Y lo que dices de si me parece que a día de hoy puede seguir teniendo sentido una publicación con esa temática, esa extensión y cadencia, pues no sé. Tiene sus lectores, que en este lapso de años no creo que hayan desarrollado en masa una esclerosis múltiple, y tampoco creo que haya cambiado mucho el perfil tipo del lector. A la inmensa mayoría de ellos no les interesará, qué le vamos a hacer, pero siempre habrá quien disfrute con ello y se alegre de que continúe y vaya cogiendo cuerpo, sí que parece que en algunos aspectos vamos a peor pero en general no creo que el colapso neuronal definitivo esté al caer. La serie debería ir ganando siempre nuevos lectores, aunque sea poco a poco, porque los que entran en ella no suelen marcharse ya, y se supone que algo funcionará el boca a boca. Lo del tamaño sí que puede llegar a ser un problema, pero también es cierto que la gente es perezosa para lo que quiere, se compra sus series en dvd y se traga temporadas enteras en un par de días pero luego se espanta ante unas páginas cargadas de texto o huye como alma que lleva el diablo ante la vista de dos páginas sin dibujos, este nunca ha sido un país muy lector –y así nos ha ido–, ya veremos que pasa con todo el rollo de Internet, seguramente tenderá todo más –más aún– a lo visual, lo cual parece difícil pero siempre hay una nueva vuelta de tuerca posible en el horror.
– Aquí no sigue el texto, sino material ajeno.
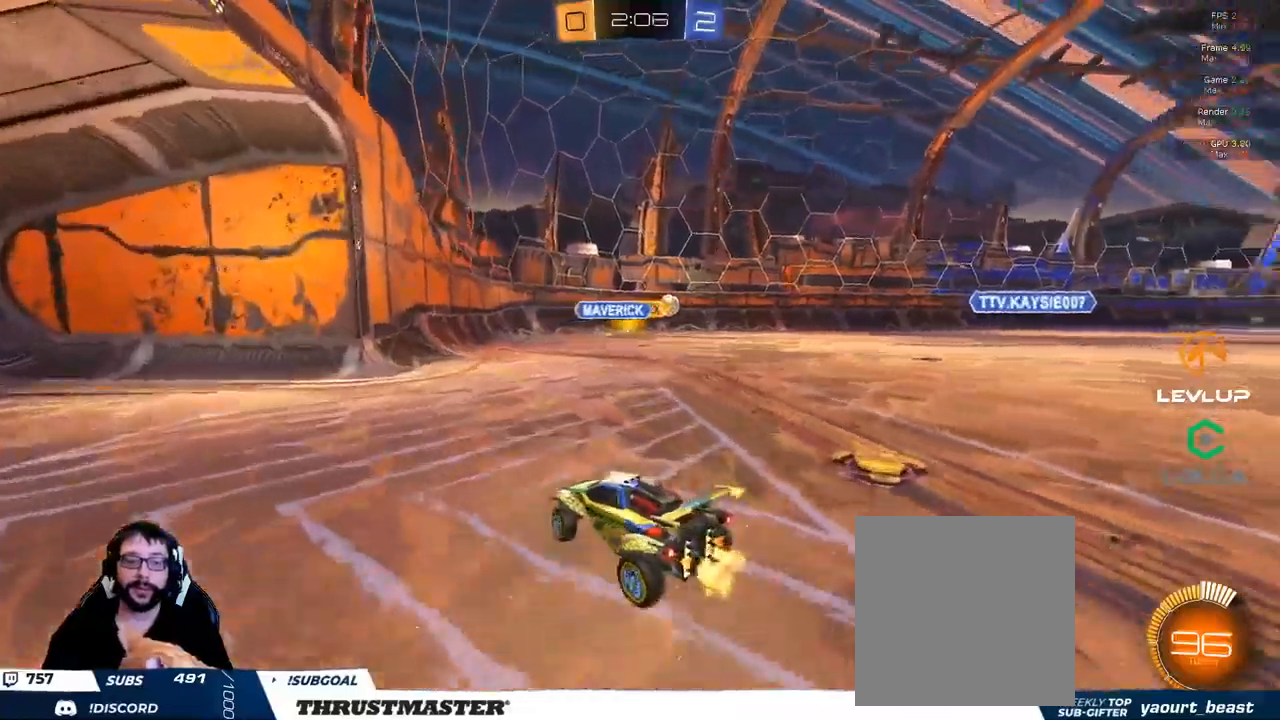
{"dt_ms": 500, "buttons": ["R2"], "left_stick": "up-right", "right_stick": "center", "events": [[167, "R2", "up"], [317, "R2", "down"]]}
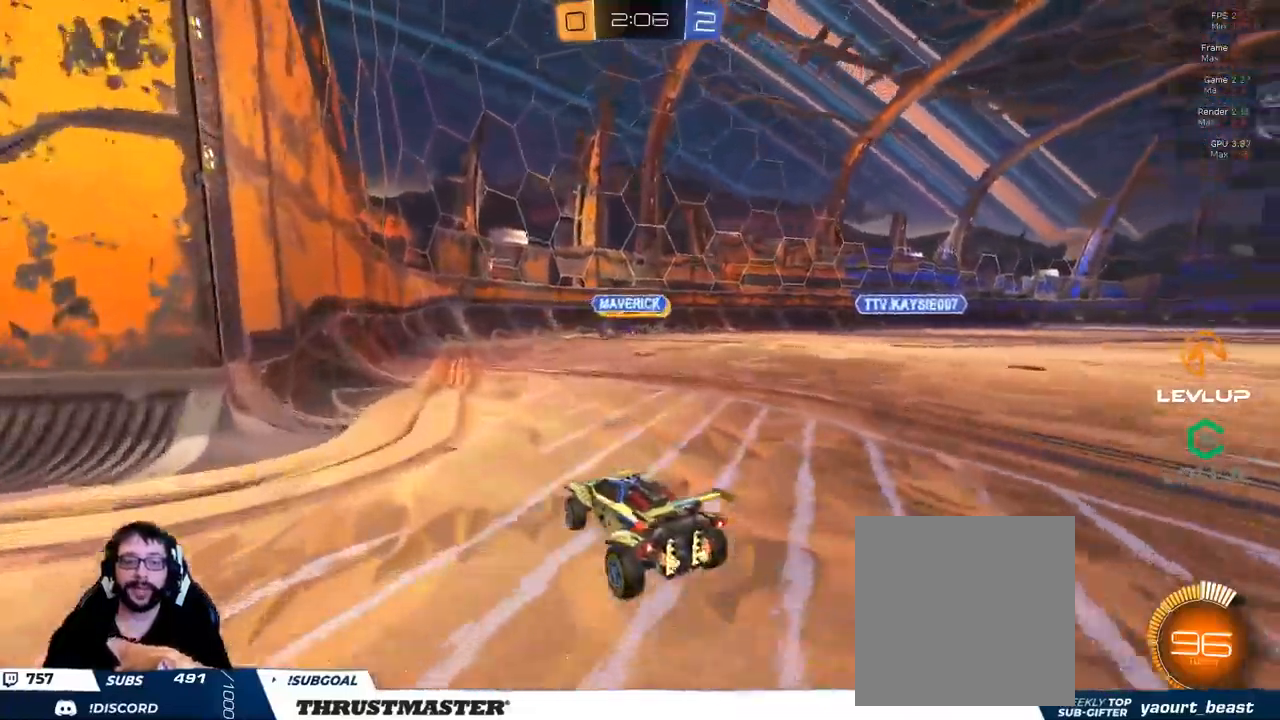
{"dt_ms": 500, "buttons": ["B", "R2"], "left_stick": "center", "right_stick": "center", "events": [[234, "B", "down"], [367, "left_stick", "center"]]}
Hace falta espacio para desarrollar una cosmogonía como la de Plaza elíptica.


A ratos he intentado leer Las aventuras del Capitán Torrezno como una alegoría del mundo moderno pero, la verdad, me parecía que eso empobrecía el libro.

Con esto volvemos a una pregunta anterior, a la inocencia de la aventura pura. Y a lo de las temáticas, a la adultez, a la profundidad. Yo desde luego no he pretendido hacer una alegoría de nada, no pretendo dar mensajes en clave ni desde luego usar la narración como pretexto o simple canal para soltar las cuatro ideas que pueda tener sobre el mundo moderno, el fin del imperio americano o las plantas de interior. Eso es la muerte de la narración y en general de lo artístico. Lo que pasa es que la realidad, o lo que queda de ella en este alucinación global o virtual en que vivimos, sigue estando ahí, y no se trata de que exija ser representada ni de que uno decida atender su llamada o no, temas que nos llevarían a debates casi olvidados, por suerte, como los del compromiso, la evasión, etc. Se trata de que la realidad es donde uno vive o al menos donde se ha formado, y eso, quiera o no, sale de una forma o de otra, rezuma o supura o estalla. Pero debe hacerlo de una forma natural y siempre y sobre todo por medio de la narración, debe ser parte de ella y surgir a través de ella y con su propio lenguaje. La literatura, la narración tienen su propia razón de ser, su mecánica, y pretender convertirlas en una suerte de tesis, de panfleto o de proclama es nefasto y la receta perfecta para el fracaso, y pretender además que así se convierten en algo menos frívolo –la obsesión de los curas de todo pelaje– o más crucial y cargado es no haber pillado de la misa la media. Hablan de la vida y de la realidad, pero siempre desde la óptica de lo concreto. No hablan del Ser en sí, ni del Hombre, hablan de algunas cosas que son y de algunos hombres y mujeres, ese es el papel de la narración y de la poesía, y gracias a ellas la vida perdura y se transmite, lo cual no es poca cosa.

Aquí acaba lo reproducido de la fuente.